Sean O’Hagan predicted last July
The myth of Che the romantic hero is about to enter a new phase with the release of The Motorcycle Diaries, a rose-tinted road movie based on the book the pre-revolutionary Ernesto Guevara wrote about his journey across Latin America in the company of his best friend, Alberto Granado.
Capacity for love, tenderness? Christopher Hitchens has said,
During the Cuban Missile Crisis in 1962 Che was more bullish even than Castro or Khrushchev, seemingly unconcerned that the whole world was holding its breath over the outcome. ‘The worst thing I heard about him,’ says Hitchens, ‘is that he was in favour of launching the missiles. That, for me, is a contradiction too far. You can’t be a great revolutionary who wants to free the world and be a guy who wants to push the button. You can only be one or the other.’
O’Hagan looks at the reality of Che’s true nature:
Che was an inspiring leader but also a harsh and unbending taskmaster, who meted out stern punishment. On his orders, several peasants were executed for disloyalty, as were local bandits who preyed on the poor. Others, often no more than boys, underwent mock executions. ‘We blindfolded them,’ he wrote later, ‘and subjected them to the anguish of a simulated firing squad.’
That’s not to say that Fernando was spared from the firing squad, once he was jailed. No. Prisoners such as Fernando were often prepared for execution, led to the paredon, and shot at. Prior warnings were not considered necessary. Too formal.
Preparen! Apunten! Fuego!
Blam! Blam! Blam! Blam! Blam! Blam!
Laughter. Luod, racous laughter.
“Look, the bastard crapped in his pants!”
“Bet you thought this would be it, huh?”
“Bet you liked our aim, didn’t you? We’re such bad marksmen. Ha!”
“Jus fooling. These weren’t blanks at all. We just aimed above your head. Ha, ha! Fooled you, ha! But this one coming up now is for real!”
Okay, men, Preparen! Apunten! Fuego!
Blam! Blam! Blam! Blam! Blam! Blam!
“Ha, ha, ha!”
“look, he had even more crap left in him, and more piss, too!”
“Ha, ha, ha!”
Fidel’s men sometimes shot prisoners with blanks, just for the thrill of it, as a way of driving the prisoners mad and breaking them. And sometimes they shot over their heads once or twice before shooting to kill, or shooting to maim horribly.
In his trenchant short study, Che Guevara, the British historian Andrew Sinclair concludes that, during the guerrilla war, Che ‘discovered a cold ruthlessness in his nature. Spilling blood was necessary for the cause. Within two years, he would order the death of several hundred Batista partisans at La Cabana, one of the mass killings of the Cuban Revolution.’ Later too, after the botched Bay of Pigs invasion by anti-Communist Cuban exiles, all the survivors were summarily shot.
Eire’s memories of Che are not as rosy as Aleida’s, (p. 278)

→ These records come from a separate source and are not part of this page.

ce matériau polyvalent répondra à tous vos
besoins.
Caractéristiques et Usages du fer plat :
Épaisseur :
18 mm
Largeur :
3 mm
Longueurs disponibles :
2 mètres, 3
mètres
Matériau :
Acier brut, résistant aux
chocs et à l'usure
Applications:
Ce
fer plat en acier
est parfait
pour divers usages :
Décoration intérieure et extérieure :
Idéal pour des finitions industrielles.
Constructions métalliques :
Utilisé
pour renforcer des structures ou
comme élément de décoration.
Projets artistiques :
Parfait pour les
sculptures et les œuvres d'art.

Always dressed in his military uniform with the beret, the man who wants to do away with money. So is his chauffeur. I wonder if the chauffeur, a good Revolutionary, has dirty magazines. I’ll wonder about that until the day I die.
O’Hagan tells us,
In 1965, Che’s adventurism and ideological zealotry led him him to Africa, and an unsuccessful attempt at revolution in the Congo. From there, he returned briefly to Cuba, whence, increasingly estranged from Castro, he set off for Bolivia to begin his last and final guerrilla war. Of all the books written by Guevara, The Bolivian Diaries are the most powerful and affecting, not least because the ideological demagoguery of old has disappeared, replaced by a more stoical voice. It is a diary of struggle and hardship, of dismay and defeat, the antithesis of The Motorcycle Diaries, and, of course, not a story that Hollywood will ever tell.

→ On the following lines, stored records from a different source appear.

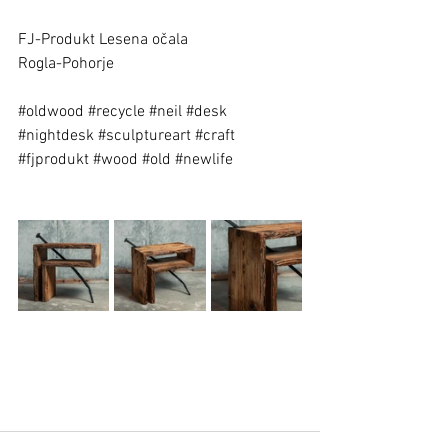
FJ-Produkt Lesena očala
Rogla-Pohorje
#oldwood
#recycle
#neil
#desk
#nightdesk
#sculptureart
#craft
#fjprodukt
#wood
#old
#newlife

Now we have a romanticized story coming to a cinema near you, telling us of Che’s “strength and tenderness”, along with articles from his loving daughter in the newspaper of record. No less obscene than the worst pornography, the lyrical and beautiful film’s become a Sundance Festival and Cannes Festival success. How ironic that the film synopsis reads “Their experiences at the colony awaken within them the men they will later become by defining the ethical and political journey they will take in their lives”.
It is estimated that Che Guevara sent to the firing squads some 15,000 Cubans. Untold number of people died in Cuba, Central America, Bolivia and Congo from his guerrila wars. The real number might never be known.
No movie will be made from their stories.